Simultaneous Measurements of Blood Oxygenation/Flow

At the Optical Imaging Laboratory we have integrated multi-wavelength optical imaging of blood oxygenation with laser speckle imaging of blood flow into a single instrument, originally developed by Andrew Dunn (Dunn, Optics Letters 2003; Dunn, Neuroimage 2005). Anna Devor and colleagues perform simultaneous recordings of oxyhemoglobin, deoxyhemoglobin, total hemoglobin, blood flow and electrophysiological measurements of multiple unit activity (MUA) and local field potentials (LFP). Using this technology They have demonstrated that a point hemodynamic measure is influenced by neuronal activity across multiple cortical columns (Devor, PNAS 2005). This finding provides a possible explanation for their previous finding that local vascular response increases beyond saturation of local neuronal activity (Devor, Neuron 2003).

CCD Camera-based Voltage- and Calcium-sensitive Dye Imaging

These techniques are complementary to electrophysiological recordings and allow spatial mapping of neuronal activity.
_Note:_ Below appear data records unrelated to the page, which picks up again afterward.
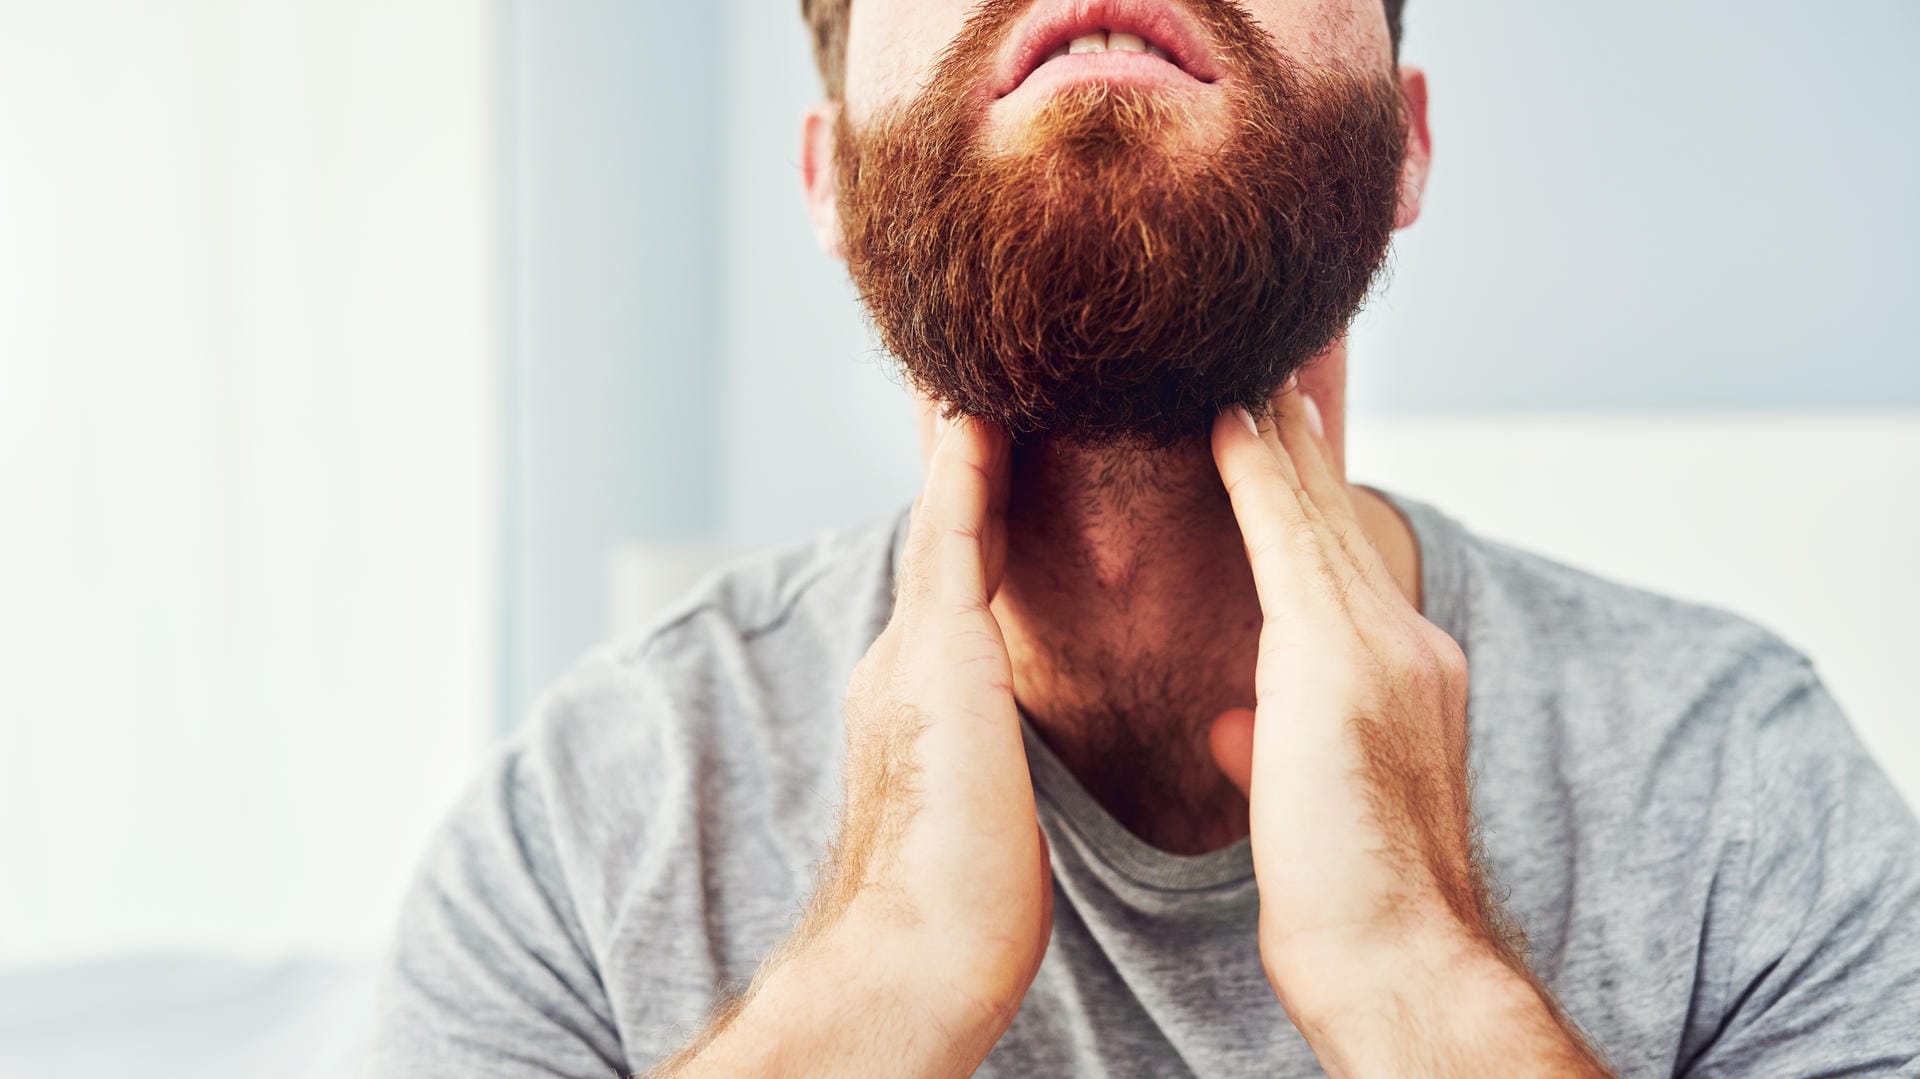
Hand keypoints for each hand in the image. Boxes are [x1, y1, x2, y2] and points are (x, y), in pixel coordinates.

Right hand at [821, 410, 1051, 1024]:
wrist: (913, 966)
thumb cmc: (964, 917)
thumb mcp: (990, 818)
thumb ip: (993, 768)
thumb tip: (1008, 769)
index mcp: (929, 700)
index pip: (960, 582)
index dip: (977, 510)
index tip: (998, 442)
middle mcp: (906, 662)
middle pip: (944, 532)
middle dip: (961, 456)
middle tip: (978, 371)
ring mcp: (912, 656)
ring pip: (944, 520)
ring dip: (965, 443)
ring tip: (986, 364)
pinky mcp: (936, 661)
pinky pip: (953, 539)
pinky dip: (965, 473)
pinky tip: (982, 412)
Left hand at [1206, 380, 1607, 1074]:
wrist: (1396, 959)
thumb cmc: (1347, 902)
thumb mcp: (1303, 803)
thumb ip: (1278, 744)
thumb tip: (1241, 726)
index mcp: (1401, 680)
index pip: (1340, 568)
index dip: (1309, 502)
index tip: (1281, 442)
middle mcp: (1406, 648)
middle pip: (1338, 522)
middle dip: (1302, 448)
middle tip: (1272, 372)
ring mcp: (1383, 649)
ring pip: (1317, 514)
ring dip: (1278, 438)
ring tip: (1244, 368)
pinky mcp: (1341, 661)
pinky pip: (1288, 541)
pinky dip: (1258, 474)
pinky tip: (1227, 418)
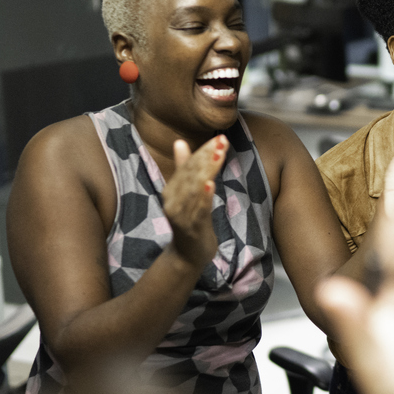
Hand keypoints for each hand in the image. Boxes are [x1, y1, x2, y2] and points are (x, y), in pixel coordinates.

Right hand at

While voltage-sensitive measurements are currently limited to CCD camera-based detection, calcium signals can be detected either in a full-field mode using a CCD or in a single-cell mode using two-photon microscopy. Anna Devor and colleagues use voltage- and calcium-sensitive dyes in combination with laminar MUA/LFP recordings to reconstruct the neuronal response aiming to bridge the hemodynamic signals to the underlying single-cell neuronal activity.
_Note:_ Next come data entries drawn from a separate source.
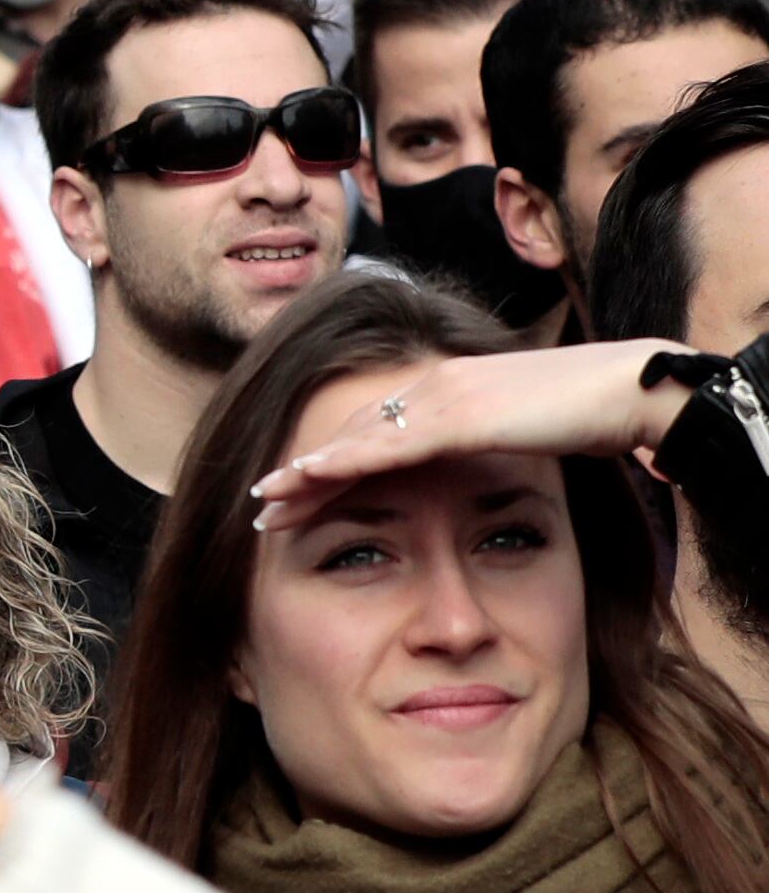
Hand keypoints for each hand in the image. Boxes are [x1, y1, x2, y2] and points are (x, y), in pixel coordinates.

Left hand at [245, 341, 694, 526]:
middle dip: (302, 473)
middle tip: (257, 507)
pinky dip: (343, 462)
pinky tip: (306, 477)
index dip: (329, 462)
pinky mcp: (460, 415)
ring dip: (306, 473)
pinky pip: (388, 444)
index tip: (291, 493)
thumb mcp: (523, 433)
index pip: (374, 429)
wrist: (635, 390)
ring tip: (263, 503)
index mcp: (450, 389)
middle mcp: (437, 385)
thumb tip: (473, 474)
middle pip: (351, 435)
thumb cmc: (590, 414)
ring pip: (356, 440)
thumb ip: (487, 447)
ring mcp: (445, 396)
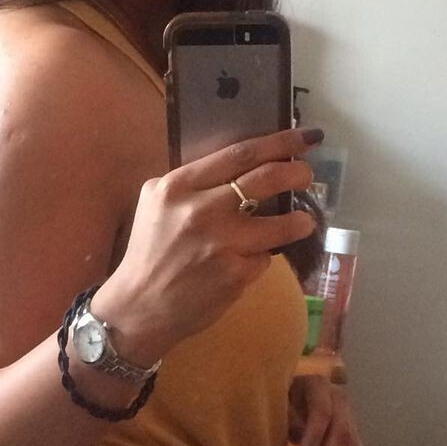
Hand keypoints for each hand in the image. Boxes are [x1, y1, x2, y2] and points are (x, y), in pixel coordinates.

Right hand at [92, 128, 320, 363]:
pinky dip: (262, 257)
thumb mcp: (156, 204)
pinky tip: (250, 261)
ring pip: (280, 224)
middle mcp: (201, 210)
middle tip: (307, 176)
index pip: (240, 154)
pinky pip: (263, 258)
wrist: (139, 307)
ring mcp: (221, 244)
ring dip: (300, 221)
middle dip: (297, 174)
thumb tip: (240, 169)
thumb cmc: (149, 253)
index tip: (304, 139)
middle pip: (266, 179)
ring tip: (302, 221)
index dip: (280, 143)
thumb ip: (192, 184)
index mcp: (179, 186)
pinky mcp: (234, 275)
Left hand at [288, 374, 365, 445]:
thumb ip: (287, 419)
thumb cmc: (283, 400)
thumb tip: (301, 437)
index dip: (315, 436)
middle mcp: (339, 398)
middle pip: (342, 433)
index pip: (322, 412)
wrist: (296, 395)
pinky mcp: (355, 430)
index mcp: (317, 385)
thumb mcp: (278, 403)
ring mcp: (350, 413)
Two-photon Imaging of Vascular Activity

At the Optical Imaging Laboratory we have a home-built two-photon system, originally constructed by Matt Bouchard and Elizabeth Hillman. Anna Devor and colleagues use two-photon microscopy to measure changes in blood flow velocity and vessel diameter in individual vessels during functional stimulus. In addition, they have an established collaboration with David Kleinfeld’s group at UCSD, and in particular with Nozomi Nishimura, to image functional changes on the level of a single vessel using two-photon microscopy. The major benefit of using two-photon microscopy is the ability to image non-destructively to depths of up to 500 um.
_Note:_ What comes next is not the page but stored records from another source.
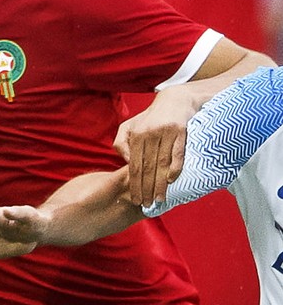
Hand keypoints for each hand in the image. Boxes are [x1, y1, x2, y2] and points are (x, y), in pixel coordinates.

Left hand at [114, 87, 194, 205]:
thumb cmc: (150, 118)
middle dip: (147, 188)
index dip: (135, 184)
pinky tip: (172, 180)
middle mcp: (150, 134)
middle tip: (147, 204)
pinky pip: (178, 153)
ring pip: (162, 163)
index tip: (136, 199)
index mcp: (136, 135)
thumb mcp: (129, 126)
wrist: (175, 100)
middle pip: (147, 167)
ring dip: (160, 184)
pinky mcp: (181, 131)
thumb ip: (121, 143)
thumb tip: (126, 163)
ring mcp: (166, 132)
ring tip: (160, 199)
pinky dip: (175, 167)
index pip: (135, 165)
Two-photon Imaging of Calcium Activity

Laminar Recordings of Spiking and Synaptic Neuronal Activity and Neuronal Modeling

Anna Devor and colleagues employ multi-electrode recording in the cortex and thalamus in combination with voltage- and calcium-sensitive dyes imaging for addressing questions of laminar and columnar signal propagation, and cortical response properties as a function of “on-going” cortical activity (Haslinger 2006). The electrode arrays are designed and manufactured by their collaborator Istvan Ulbert. We have an established collaboration with Anders Dale at UCSD and Gaute Einevoll’s group in Oslo , including Klas Pettersen and Patrick Blomquist, to model neuronal network behavior using their experimental data (Pettersen, J Neurosci Methods 2006). They view this modeling effort as an essential step towards the overall goal of making a connection between fMRI signals and single neuron activity.

Vascular Modeling

The hemodynamic changes measured by fMRI are the macroscopic effects of a complex series of microscopic events. In response to changes in neuronal activity, arteriole blood vessels actively dilate, giving rise to increases in blood flow along individual vascular segments. These eventually result in the net signal changes measured by fMRI. David Boas, director of the optical imaging effort at the Martinos Center, also leads the vascular modeling project. Through modeling he and colleagues integrate experimental data of different modalities (fMRI, CCD-based imaging and two-photon microscopy) and generate experimentally-testable predictions.

Optical Imaging in MRI Environment

In collaboration with Alex De Crespigny Anna Devor and colleagues have introduced optical microscopy to the MRI environment. An MR-compatible optical imager built by Elizabeth Hillman measures oxy- and deoxyhemoglobin simultaneously with (functional) fMRI. They use these data for quantization of BOLD signals in terms of hemoglobin oxygenation (Ted Huppert at Photon Migration Laboratory performs similar simultaneous optical and fMRI measurements in human using non-invasive NIRS technology). Currently they are working towards direct optical measurements of neuronal activity in MRI environment.

3D Imaging of the Hemodynamic Response

Elizabeth Hillman implemented a theoretical concept developed by Andrew Dunn and David Boas in building a laminar optical coherence tomography (LOT) system (Hillman Optics Letters 2004). Using this system in combination with vascular corrosion casts we demonstrated vascular compartments-specific hemodynamic responses. Venous functional responses showed a smaller volume change and significantly later onset times with respect to arteries and capillaries. Arterial components showed larger volume changes, and much earlier returns to baseline than capillary and venous compartments. These results have significant implications for fMRI.

Neurovascular Coupling in Stroke

In collaboration with Bruce Rosen Anna Devor and colleagues study alterations in neurovascular communication following an ischemic injury in a rat stroke model. The stroke team includes Young Kim, who performs MRI to assess the extent and location of the damaged tissue, and John Moore, an expert in surgical procedures.